* Task requirements
(a) From the passage on premiership teams, list every premiership-winning team named with its year or years.
(b) Reproduce word for word the part of the passage on premiership teams starting at "Then the Bulldogs" and ending at "pattern in retrospect.".

BEGIN Given passage

Collingwood 2010 and Geelong 2011 were two of the all-time great premierships, won by outstanding teams with powerful attacks and defences. Scoring was always going to fall away from there.
Sydney 2012 was a defensive specialist, but a very good one. And they were so different from every other team (except Ross Lyon ones) that they looked like an outlier, not the start of a trend.
Hawthorn 2013-2015 were fundamentally balanced but leaned more toward attack, so things seemed back on track, scoring-wise.
Then the Bulldogs 2016 looked a lot like Sydney 2012: defensive specialists, weak in attack.
Richmond 2017 was similar, but less remarkable, and more like the best team at the right time in an even year.
And West Coast 2018 was even closer to the pack, again with a good defense but only a moderately good attack, and again winning the flag by coming good at the right time.
So we were probably a bit spoiled by Collingwood 2010 and Geelong 2011, because that level of performance wasn't sustainable, but 2016-2018 has given us three weak attacks in a row, and that makes Sydney 2012 look like part of a pattern in retrospect.

END Given passage
BEGIN Provided information

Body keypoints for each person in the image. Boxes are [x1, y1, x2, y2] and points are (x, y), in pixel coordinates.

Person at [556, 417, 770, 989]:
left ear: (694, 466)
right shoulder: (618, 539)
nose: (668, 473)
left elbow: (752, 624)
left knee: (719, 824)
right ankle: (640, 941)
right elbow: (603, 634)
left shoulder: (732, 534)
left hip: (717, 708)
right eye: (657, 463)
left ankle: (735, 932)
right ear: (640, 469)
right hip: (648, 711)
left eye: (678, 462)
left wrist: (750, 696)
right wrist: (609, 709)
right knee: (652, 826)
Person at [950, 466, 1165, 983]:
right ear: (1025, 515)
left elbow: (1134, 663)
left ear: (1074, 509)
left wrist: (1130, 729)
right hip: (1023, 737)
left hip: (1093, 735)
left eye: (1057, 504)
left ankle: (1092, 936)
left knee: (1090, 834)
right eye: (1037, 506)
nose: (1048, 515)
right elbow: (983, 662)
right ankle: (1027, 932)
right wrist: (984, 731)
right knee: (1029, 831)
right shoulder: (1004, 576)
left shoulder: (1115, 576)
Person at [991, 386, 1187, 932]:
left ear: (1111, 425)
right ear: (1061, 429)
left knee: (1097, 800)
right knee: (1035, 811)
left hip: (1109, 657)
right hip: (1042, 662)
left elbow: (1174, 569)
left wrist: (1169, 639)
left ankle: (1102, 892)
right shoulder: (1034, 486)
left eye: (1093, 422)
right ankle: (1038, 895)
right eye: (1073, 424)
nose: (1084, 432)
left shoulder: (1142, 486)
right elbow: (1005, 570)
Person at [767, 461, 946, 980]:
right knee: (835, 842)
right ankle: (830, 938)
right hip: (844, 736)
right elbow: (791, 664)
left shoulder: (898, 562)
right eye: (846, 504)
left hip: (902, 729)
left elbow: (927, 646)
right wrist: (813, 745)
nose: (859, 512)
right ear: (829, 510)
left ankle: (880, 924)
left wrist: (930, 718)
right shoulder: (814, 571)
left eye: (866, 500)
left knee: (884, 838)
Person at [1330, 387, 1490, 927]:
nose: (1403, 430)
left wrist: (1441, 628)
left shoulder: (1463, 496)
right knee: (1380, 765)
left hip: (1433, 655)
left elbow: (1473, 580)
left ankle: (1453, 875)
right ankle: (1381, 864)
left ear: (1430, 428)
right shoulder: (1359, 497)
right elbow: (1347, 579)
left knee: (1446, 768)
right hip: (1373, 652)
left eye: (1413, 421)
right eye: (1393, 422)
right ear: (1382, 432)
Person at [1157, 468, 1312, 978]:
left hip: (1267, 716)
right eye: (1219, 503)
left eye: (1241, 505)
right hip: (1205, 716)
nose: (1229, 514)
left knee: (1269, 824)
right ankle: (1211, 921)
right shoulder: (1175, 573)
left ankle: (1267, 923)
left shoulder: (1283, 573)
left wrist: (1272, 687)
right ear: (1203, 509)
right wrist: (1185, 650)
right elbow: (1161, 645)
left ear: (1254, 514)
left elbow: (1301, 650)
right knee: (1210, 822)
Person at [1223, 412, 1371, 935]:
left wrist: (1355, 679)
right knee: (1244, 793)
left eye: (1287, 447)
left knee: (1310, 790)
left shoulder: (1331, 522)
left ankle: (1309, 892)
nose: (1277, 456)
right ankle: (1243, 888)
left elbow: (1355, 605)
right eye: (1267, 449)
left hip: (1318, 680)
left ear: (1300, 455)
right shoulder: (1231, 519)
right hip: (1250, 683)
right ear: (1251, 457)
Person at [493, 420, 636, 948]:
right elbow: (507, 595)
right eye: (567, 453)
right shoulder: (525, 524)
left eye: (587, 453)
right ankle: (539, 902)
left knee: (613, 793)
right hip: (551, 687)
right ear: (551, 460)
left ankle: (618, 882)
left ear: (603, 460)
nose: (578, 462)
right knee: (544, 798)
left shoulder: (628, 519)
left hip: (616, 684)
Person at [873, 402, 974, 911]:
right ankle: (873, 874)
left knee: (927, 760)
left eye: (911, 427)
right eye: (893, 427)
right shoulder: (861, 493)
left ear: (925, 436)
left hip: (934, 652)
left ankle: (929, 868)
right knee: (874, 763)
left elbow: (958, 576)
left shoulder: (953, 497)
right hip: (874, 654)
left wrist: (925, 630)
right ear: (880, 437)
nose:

END Provided information

* Answers to the exercise
(a)
- Collingwood 2010
- Geelong 2011
- Sydney 2012
- Hawthorn 2013-2015
- Bulldogs 2016
- Richmond 2017
- West Coast 2018

(b)
Then the Bulldogs 2016 looked a lot like Sydney 2012: defensive specialists, weak in attack.
Richmond 2017 was similar, but less remarkable, and more like the best team at the right time in an even year.
And West Coast 2018 was even closer to the pack, again with a good defense but only a moderately good attack, and again winning the flag by coming good at the right time.
So we were probably a bit spoiled by Collingwood 2010 and Geelong 2011, because that level of performance wasn't sustainable, but 2016-2018 has given us three weak attacks in a row, and that makes Sydney 2012 look like part of a pattern in retrospect.